# Activity
In the listing, determine how many lines contain "supermindstherapy". The reply is that number alone.

# Raw data
***

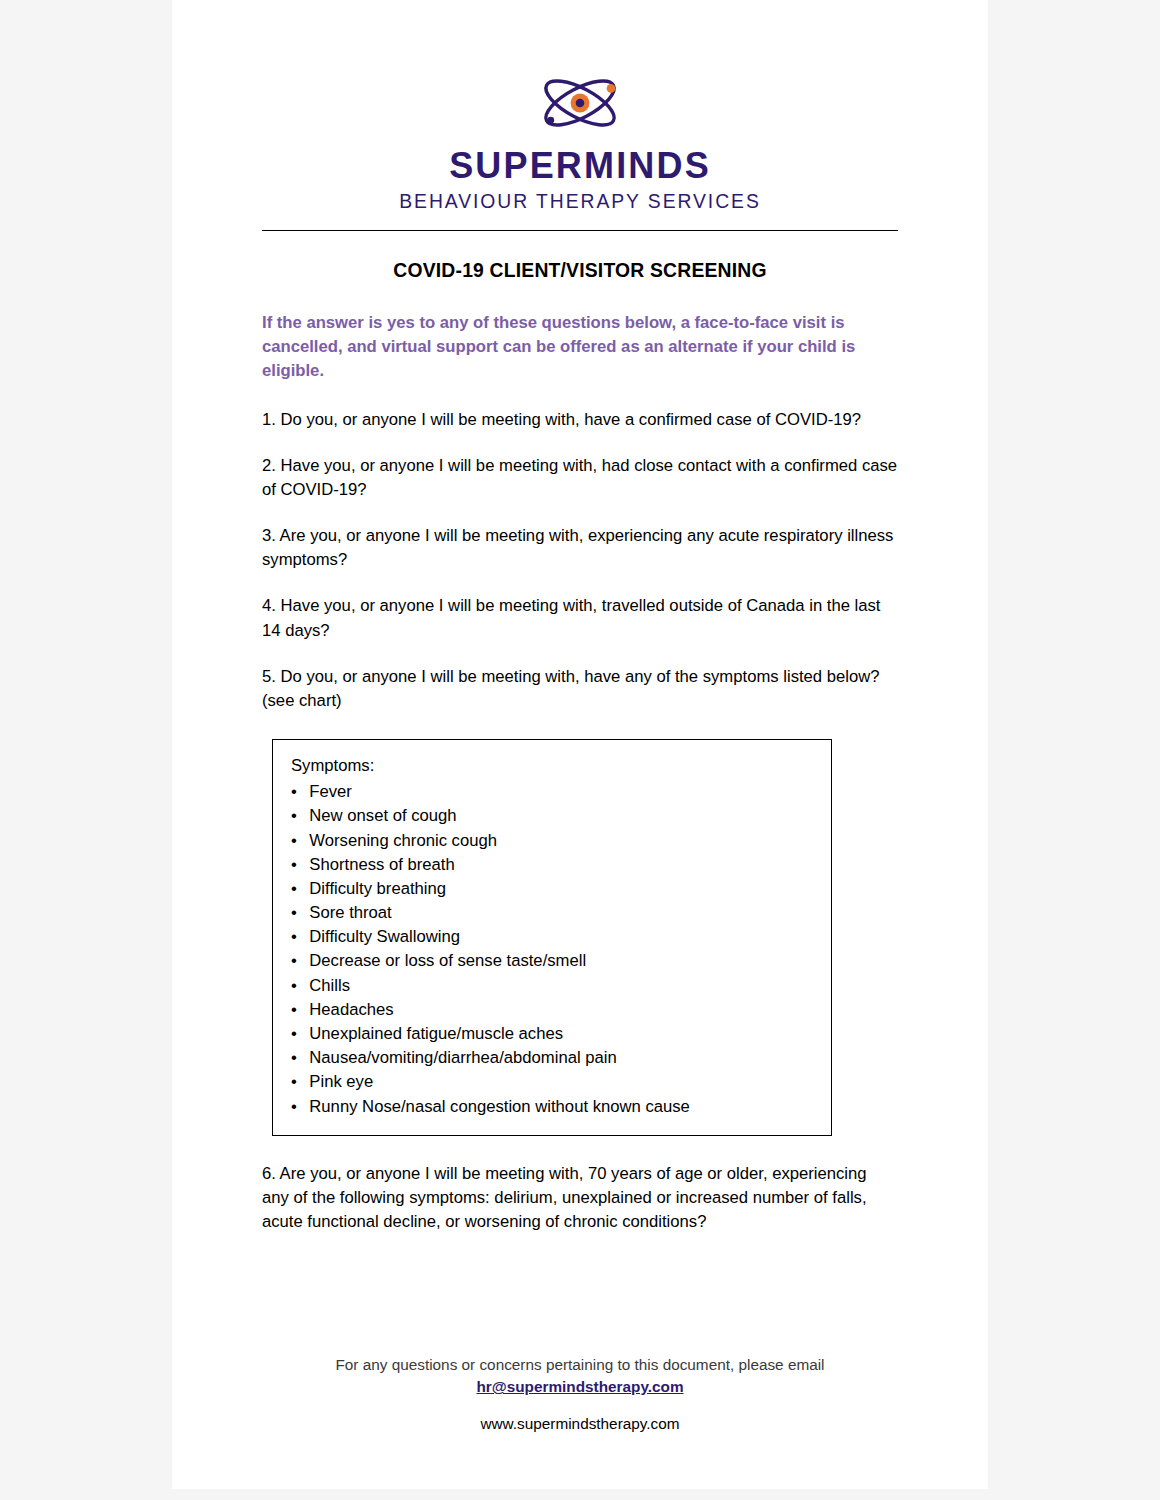SUPERMINDS
BEHAVIOUR THERAPY SERVICES
COVID-19 CLIENT/VISITOR SCREENING
If the answer is yes to any of these questions below, a face-to-face visit is cancelled, and virtual support can be offered as an alternate if your child is eligible.
1. Do you, or anyone I will be meeting with, have a confirmed case of COVID-19?
2. Have you, or anyone I will be meeting with, had close contact with a confirmed case of COVID-19?
3. Are you, or anyone I will be meeting with, experiencing any acute respiratory illness symptoms?
4. Have you, or anyone I will be meeting with, travelled outside of Canada in the last 14 days?
5. Do you, or anyone I will be meeting with, have any of the symptoms listed below? (see chart)
Symptoms:
Fever
New onset of cough
Worsening chronic cough
Shortness of breath
Difficulty breathing
Sore throat
Difficulty Swallowing
Decrease or loss of sense taste/smell
Chills
Headaches
Unexplained fatigue/muscle aches
Nausea/vomiting/diarrhea/abdominal pain
Pink eye
Runny Nose/nasal congestion without known cause
6. Are you, or anyone I will be meeting with, 70 years of age or older, experiencing any of the following symptoms: delirium, unexplained or increased number of falls, acute functional decline, or worsening of chronic conditions?
For any questions or concerns pertaining to this document, please email hr@supermindstherapy.com
www.supermindstherapy.com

***

# Response for this exercise
2